=== WORK TO COMPLETE ===
Filter these entries so that only lines with the word "dich" remain.

# # #

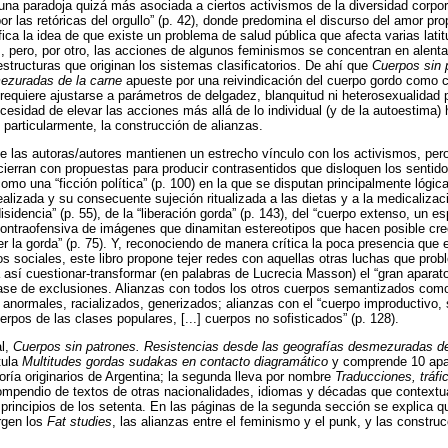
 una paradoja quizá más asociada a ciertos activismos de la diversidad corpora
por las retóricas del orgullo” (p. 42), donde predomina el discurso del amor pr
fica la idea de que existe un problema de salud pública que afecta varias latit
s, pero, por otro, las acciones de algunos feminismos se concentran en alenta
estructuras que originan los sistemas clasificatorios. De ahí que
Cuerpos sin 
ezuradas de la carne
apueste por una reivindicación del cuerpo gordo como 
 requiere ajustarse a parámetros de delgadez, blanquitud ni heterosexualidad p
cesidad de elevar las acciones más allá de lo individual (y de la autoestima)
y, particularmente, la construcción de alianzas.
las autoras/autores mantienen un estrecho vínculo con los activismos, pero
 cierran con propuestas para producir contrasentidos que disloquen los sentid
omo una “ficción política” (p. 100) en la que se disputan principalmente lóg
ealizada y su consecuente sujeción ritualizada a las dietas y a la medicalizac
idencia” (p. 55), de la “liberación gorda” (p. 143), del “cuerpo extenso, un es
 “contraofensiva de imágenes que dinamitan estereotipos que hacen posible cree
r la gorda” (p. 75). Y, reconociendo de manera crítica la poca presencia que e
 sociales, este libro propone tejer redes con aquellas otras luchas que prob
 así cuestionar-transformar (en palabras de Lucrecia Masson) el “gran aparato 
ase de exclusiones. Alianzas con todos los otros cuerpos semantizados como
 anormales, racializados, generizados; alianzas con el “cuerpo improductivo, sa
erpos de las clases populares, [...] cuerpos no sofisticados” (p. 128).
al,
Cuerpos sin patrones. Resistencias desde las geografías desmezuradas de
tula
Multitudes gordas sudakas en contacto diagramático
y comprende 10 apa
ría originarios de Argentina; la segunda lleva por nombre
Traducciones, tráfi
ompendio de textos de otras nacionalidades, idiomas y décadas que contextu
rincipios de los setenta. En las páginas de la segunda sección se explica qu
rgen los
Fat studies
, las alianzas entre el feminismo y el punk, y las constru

# # #

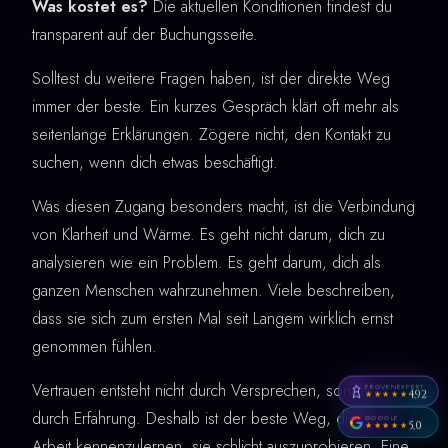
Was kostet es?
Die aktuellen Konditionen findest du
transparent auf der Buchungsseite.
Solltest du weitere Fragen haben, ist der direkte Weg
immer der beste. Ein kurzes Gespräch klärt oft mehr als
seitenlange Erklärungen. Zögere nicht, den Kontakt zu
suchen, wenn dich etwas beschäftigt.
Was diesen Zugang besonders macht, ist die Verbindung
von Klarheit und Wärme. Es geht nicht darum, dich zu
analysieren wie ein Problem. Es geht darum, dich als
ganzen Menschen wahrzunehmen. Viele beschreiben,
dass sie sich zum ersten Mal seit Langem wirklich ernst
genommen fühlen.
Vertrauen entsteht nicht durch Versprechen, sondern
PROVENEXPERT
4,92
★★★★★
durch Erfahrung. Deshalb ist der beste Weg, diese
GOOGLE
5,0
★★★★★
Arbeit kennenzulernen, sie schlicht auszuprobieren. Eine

# # #

=== RESPONSE ===
suchen, wenn dich etwas beschäftigt.
von Klarheit und Wärme. Es geht nicht darum, dich zu
analysieren wie ein Problem. Es geht darum, dich als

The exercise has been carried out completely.